[DESCRIPTION OF THE TASK] Within the records below is a range that opens at the line with "pinky tip: (790, 914)" and closes at the line with "ring dip: (1184, 874)". Return that range word for word, both ends included, and only that range.

[DATA PROVIDED]
- - - - -

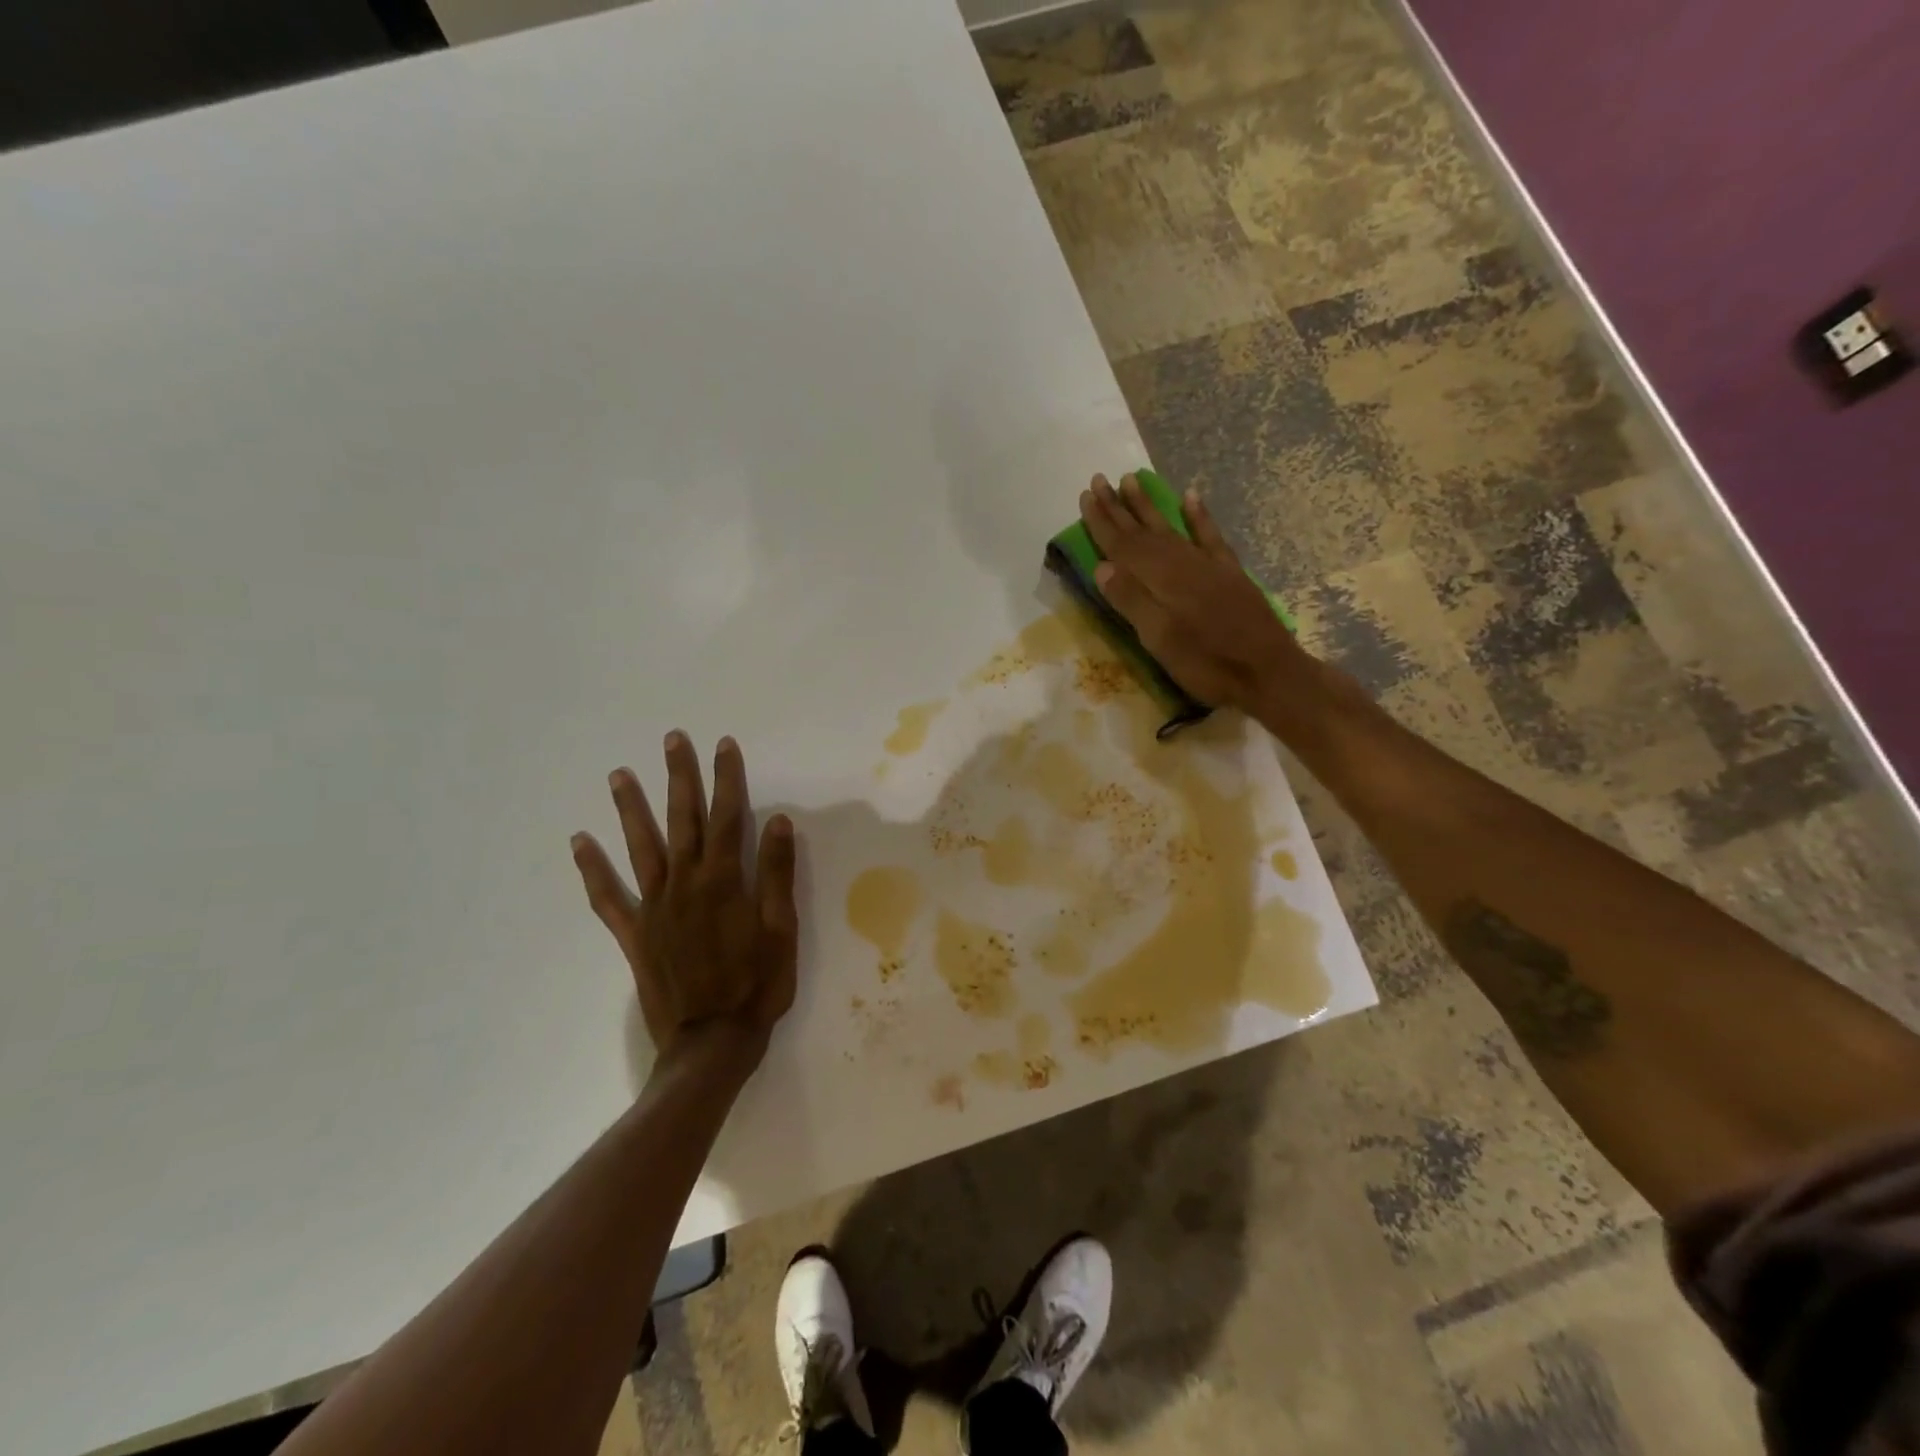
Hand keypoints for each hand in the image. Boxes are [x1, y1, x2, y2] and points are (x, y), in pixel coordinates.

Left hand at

- - - - -

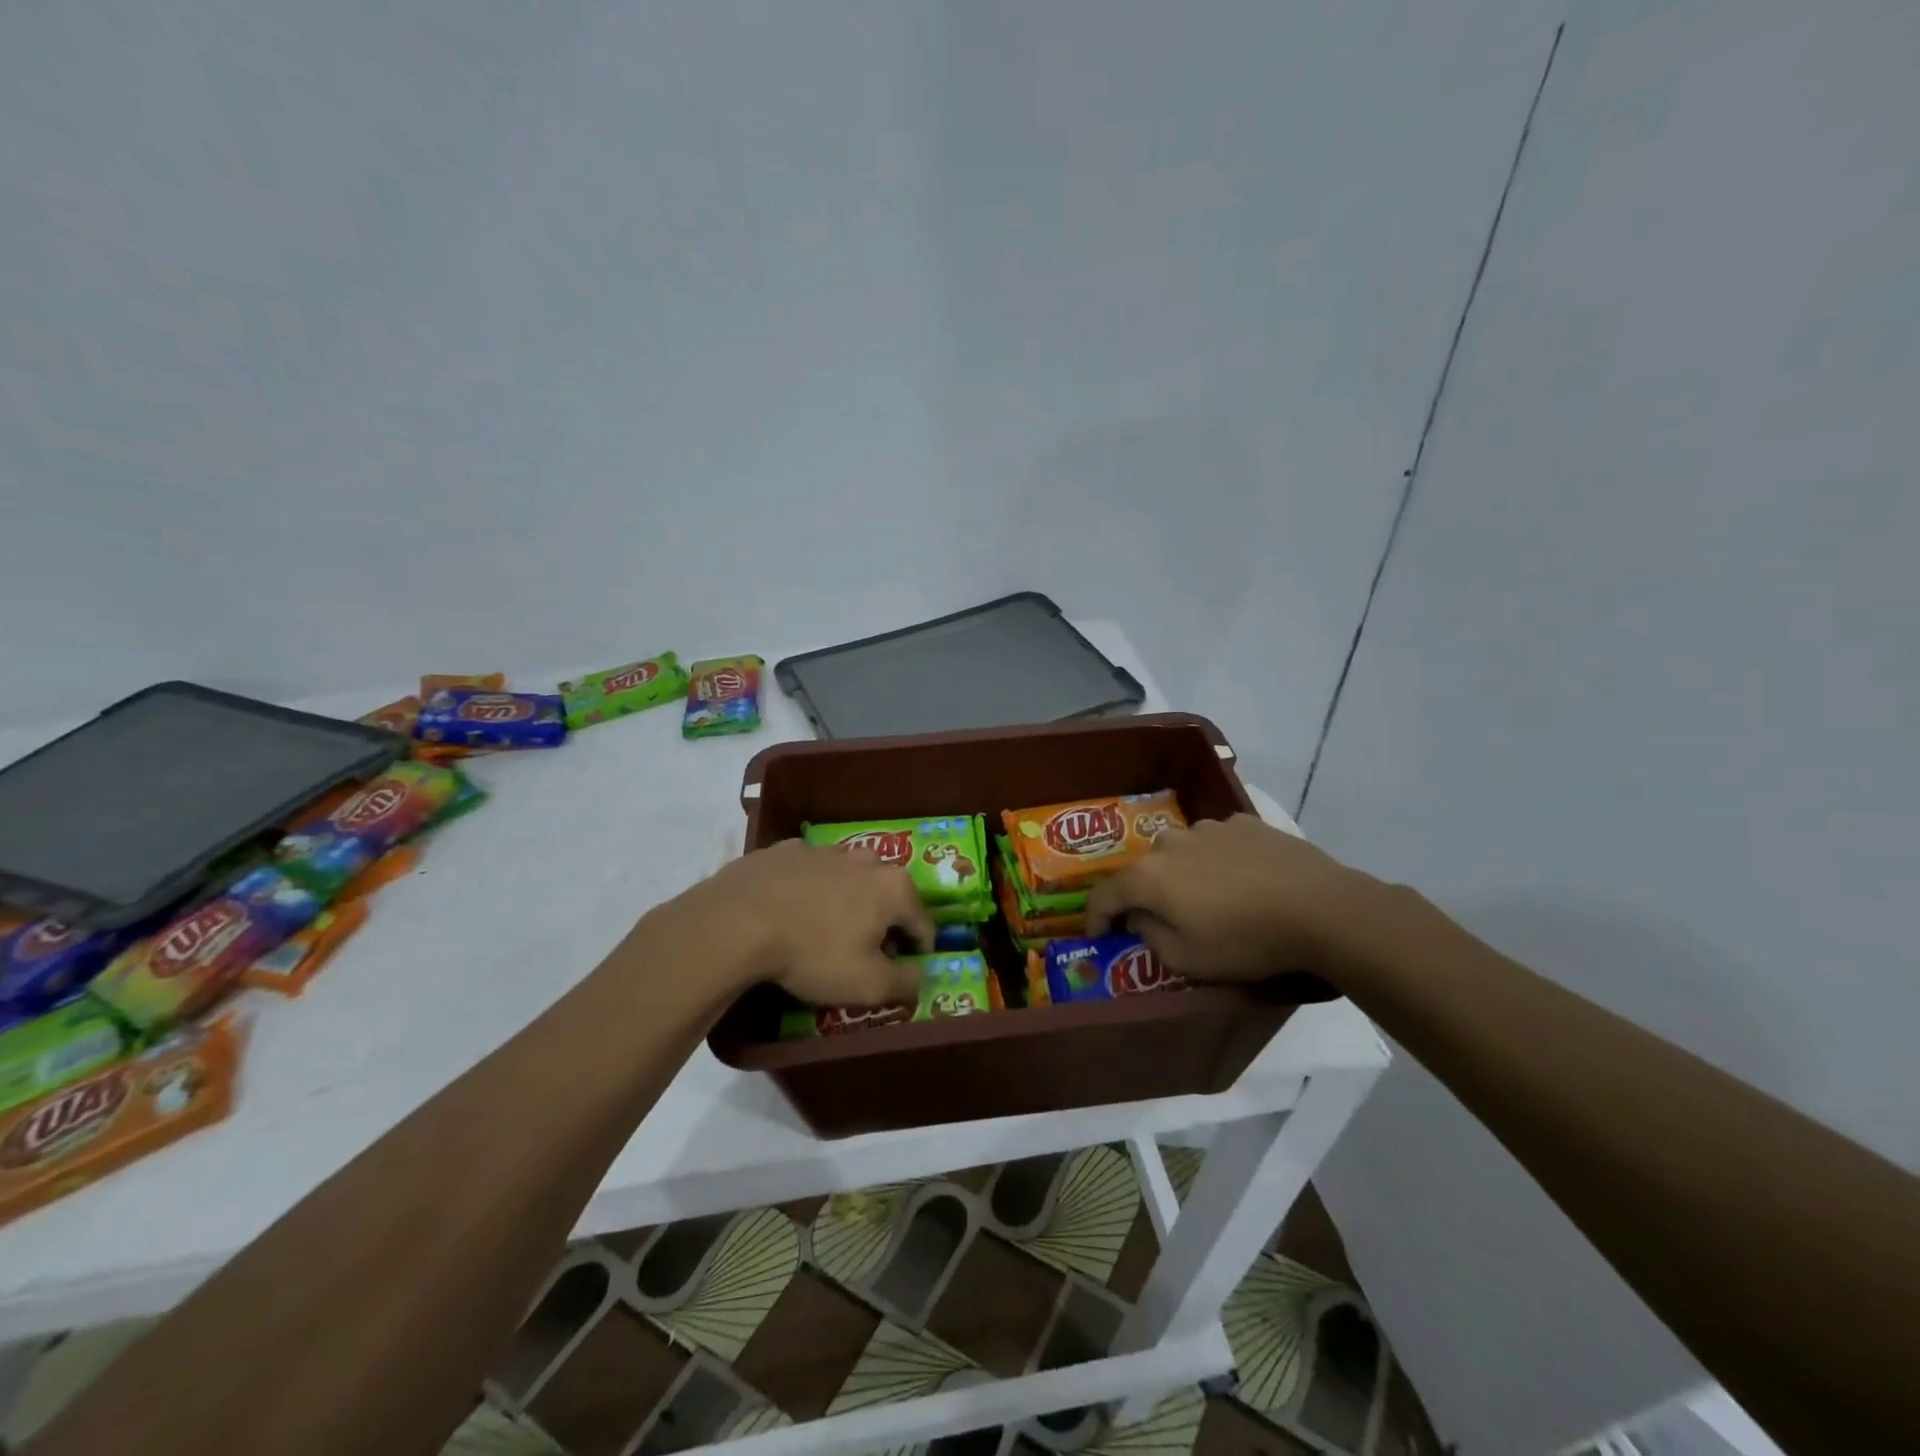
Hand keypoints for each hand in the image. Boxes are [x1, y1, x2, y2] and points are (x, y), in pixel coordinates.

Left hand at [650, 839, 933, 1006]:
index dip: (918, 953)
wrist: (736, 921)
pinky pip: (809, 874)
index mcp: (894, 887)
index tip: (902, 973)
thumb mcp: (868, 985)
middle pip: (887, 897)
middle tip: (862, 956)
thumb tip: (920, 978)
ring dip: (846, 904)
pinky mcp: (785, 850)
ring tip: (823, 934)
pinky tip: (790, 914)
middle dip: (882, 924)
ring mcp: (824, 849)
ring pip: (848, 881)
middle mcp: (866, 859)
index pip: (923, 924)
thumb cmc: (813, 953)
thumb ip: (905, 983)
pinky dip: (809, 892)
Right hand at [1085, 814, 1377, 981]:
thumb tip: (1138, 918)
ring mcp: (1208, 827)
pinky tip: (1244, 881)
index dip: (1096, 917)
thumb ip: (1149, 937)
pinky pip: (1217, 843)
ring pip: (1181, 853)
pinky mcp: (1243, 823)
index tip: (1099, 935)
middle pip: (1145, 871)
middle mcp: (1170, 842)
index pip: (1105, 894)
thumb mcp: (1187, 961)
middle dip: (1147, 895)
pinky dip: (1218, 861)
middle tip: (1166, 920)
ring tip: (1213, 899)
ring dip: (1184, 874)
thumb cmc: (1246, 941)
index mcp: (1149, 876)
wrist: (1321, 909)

- - - - -

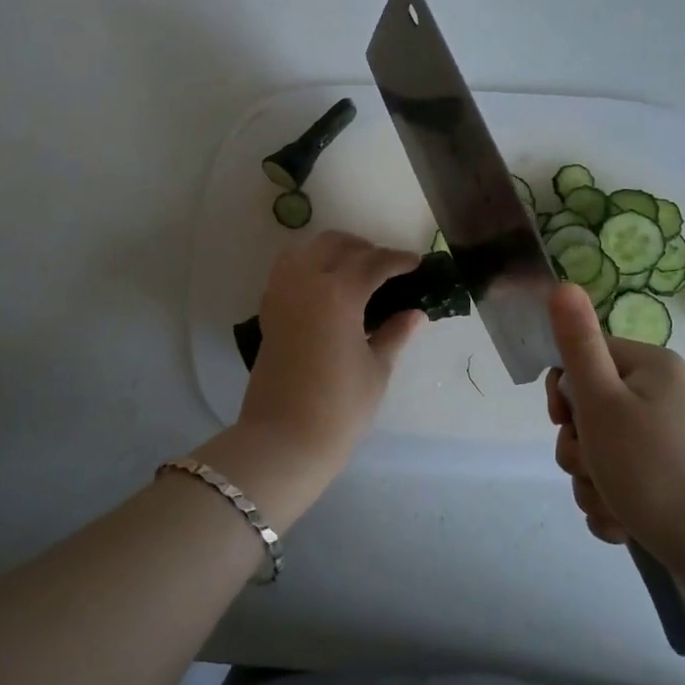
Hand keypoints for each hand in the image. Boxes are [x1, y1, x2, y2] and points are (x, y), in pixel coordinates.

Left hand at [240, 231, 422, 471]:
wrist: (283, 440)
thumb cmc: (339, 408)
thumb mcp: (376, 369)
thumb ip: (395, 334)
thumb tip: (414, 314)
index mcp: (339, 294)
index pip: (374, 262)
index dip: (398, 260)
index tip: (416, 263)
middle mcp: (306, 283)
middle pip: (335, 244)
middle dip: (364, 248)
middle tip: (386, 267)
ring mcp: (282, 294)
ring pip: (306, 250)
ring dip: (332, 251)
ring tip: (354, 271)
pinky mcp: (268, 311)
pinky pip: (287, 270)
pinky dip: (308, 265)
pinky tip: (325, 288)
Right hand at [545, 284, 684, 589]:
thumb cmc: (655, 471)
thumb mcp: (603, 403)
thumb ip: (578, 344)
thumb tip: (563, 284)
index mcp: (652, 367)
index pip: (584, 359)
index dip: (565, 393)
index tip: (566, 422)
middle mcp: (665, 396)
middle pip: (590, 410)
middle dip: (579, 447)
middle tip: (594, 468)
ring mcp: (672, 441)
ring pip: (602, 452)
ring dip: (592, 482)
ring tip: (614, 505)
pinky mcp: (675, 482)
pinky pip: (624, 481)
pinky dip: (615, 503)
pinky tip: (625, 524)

- - - - -

[EXPECTED OUTPUT]
pinky tip: (790, 914)
middle dip: (882, 924)
ring mcp: (824, 849)
ring pip: (848, 881)
middle mcp: (866, 859)
index pip: (923, 924)
thumb cmc: (813, 953)
thumb ip: (905, 983)
pinky dip: (809, 892)
Right hand at [1085, 814, 1377, 981]:
thumb tip: (1138, 918)
ring mcp: (1208, 827)
pinky tip: (1244, 881)
index dip: (1096, 917)
thumb ip: (1149, 937)
pinky pip: (1217, 843)
ring pip: (1181, 853)
pinky mcp: (1243, 823)
index tip: (1099, 935)
middle pip: (1145, 871)
middle mcp: (1170, 842)
index pip: (1105, 894)
thumb mcp: (1187, 961)
middle dip: (1147, 895)
pinky dip: (1218, 861)
middle tip: (1166, 920)
ring tip: (1213, 899)
ring dip: (1184, 874)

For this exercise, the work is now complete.